Slayer  continues to play live while ailing guitarist Jeff Hanneman remains on the sidelines. But singer-bassist Tom Araya says the group will not consider any recording projects without him.
"There's no way we'd go into a studio without him," Araya assures Billboard.com. "As a band we're not going to do something without him. He's an integral part of the band. We require his musical skills, his writing skills. He's an integral part of the band. So we're going to hold off until he's at 100 percent and can join that process and be part of it."
Hanneman is battling necrotizing fasciitis, a flesh-eating bacteria syndrome that was likely contracted from a spider bite. Slayer has continued to book dates, with Exodus'  Gary Holt subbing for most of them -- including the Australian Soundwave Festival tour, the Big Four show on April 23 in Indio, Calif., and the upcoming Hell On Earth Tour with Rob Zombie . Hanneman did play two songs, "South of Heaven" and "Angel of Death," at the Big Four concert, which Araya says was "very emotional" for all concerned.
"It was a big deal for him to play -- for us it was, too," the bassist, who's had his own health issues with his neck, says. "We thought that would be a nice surprise for everybody and also make everybody aware that he's still there. It's pretty severe what he's going through. He's had skin grafts, and he's got to rehabilitate his arm and get it back in shape again. It's going to require a lot of time."
Slayer heads to South America in June, then to Europe in early July to support Metallica before kicking off the tour with Zombie on July 20 in Reading, Pa. "It's a show that the people want to see, that I know they're going to be anxious to see," Araya says. "I know some people think it's an awkward bill, but I think it works. We've been building a really good reputation as far as our (live) performances, and Zombie is very visual and theatrical and provides some good entertainment. I think people are going to get their money's worth from both bands."

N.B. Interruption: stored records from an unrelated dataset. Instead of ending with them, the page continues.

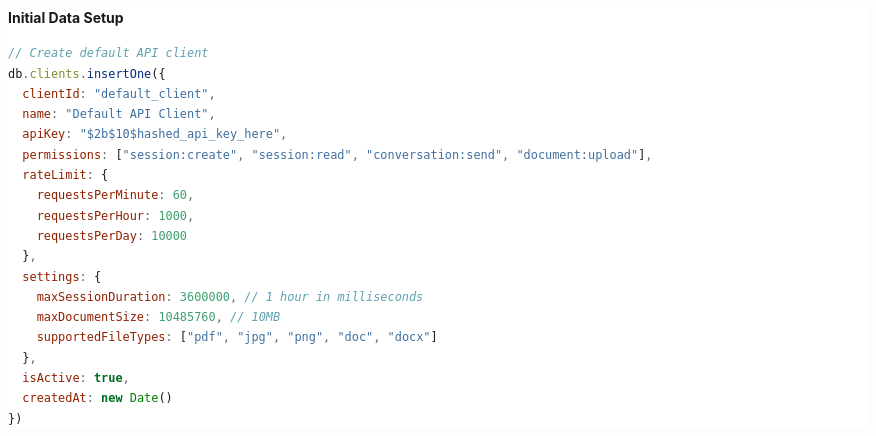 **Initial Data Setup**

```javascript
// Create default API client
db.clients.insertOne({
  clientId: "default_client",
  name: "Default API Client",
  apiKey: "$2b$10$hashed_api_key_here",
  permissions: ["session:create", "session:read", "conversation:send", "document:upload"],
  rateLimit: {
    requestsPerMinute: 60,
    requestsPerHour: 1000,
    requestsPerDay: 10000
  },
  settings: {
    maxSessionDuration: 3600000, // 1 hour in milliseconds
    maxDocumentSize: 10485760, // 10MB
    supportedFileTypes: ["pdf", "jpg", "png", "doc", "docx"]
  },
  isActive: true,
  createdAt: new Date()
})
```

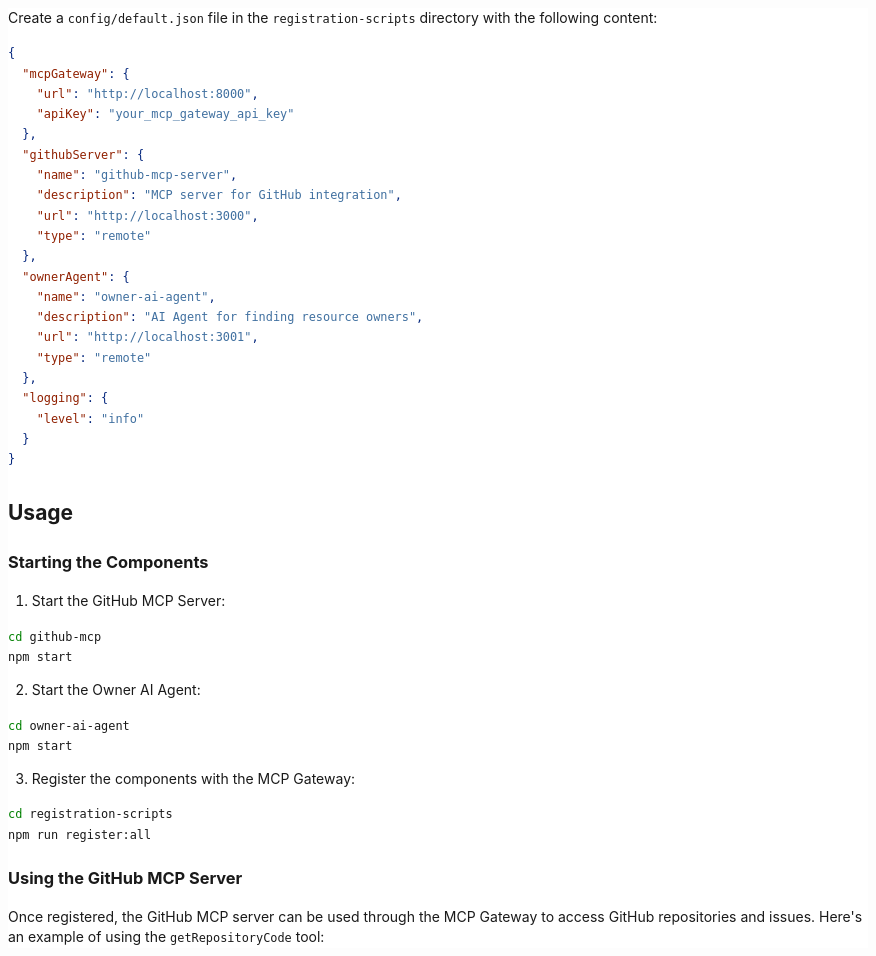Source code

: Create a `config/default.json` file in the `registration-scripts` directory with the following content:

```json
{
  "mcpGateway": {
    "url": "http://localhost:8000",
    "apiKey": "your_mcp_gateway_api_key"
  },
  "githubServer": {
    "name": "github-mcp-server",
    "description": "MCP server for GitHub integration",
    "url": "http://localhost:3000",
    "type": "remote"
  },
  "ownerAgent": {
    "name": "owner-ai-agent",
    "description": "AI Agent for finding resource owners",
    "url": "http://localhost:3001",
    "type": "remote"
  },
  "logging": {
    "level": "info"
  }
}
```

## Usage

### Starting the Components

1. Start the GitHub MCP Server:

```bash
cd github-mcp
npm start
```

2. Start the Owner AI Agent:

```bash
cd owner-ai-agent
npm start
```

3. Register the components with the MCP Gateway:

```bash
cd registration-scripts
npm run register:all
```

### Using the GitHub MCP Server

Once registered, the GitHub MCP server can be used through the MCP Gateway to access GitHub repositories and issues. Here's an example of using the `getRepositoryCode` tool:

Zombie previously said that he might still be doing some casting for his upcoming film, "The Lords of Salem." Might Araya and his bandmates angle for a part? "Oh, if he approaches and says, 'Hey, I got a role for you,' I'd give it a try. Why not?" Araya says. "What's it gonna hurt? Let's face it; everybody wants to be in a movie. It's worth a shot. All they can tell you is that you're no good -- and they've said that since we started our band, but that didn't stop us from doing what we do."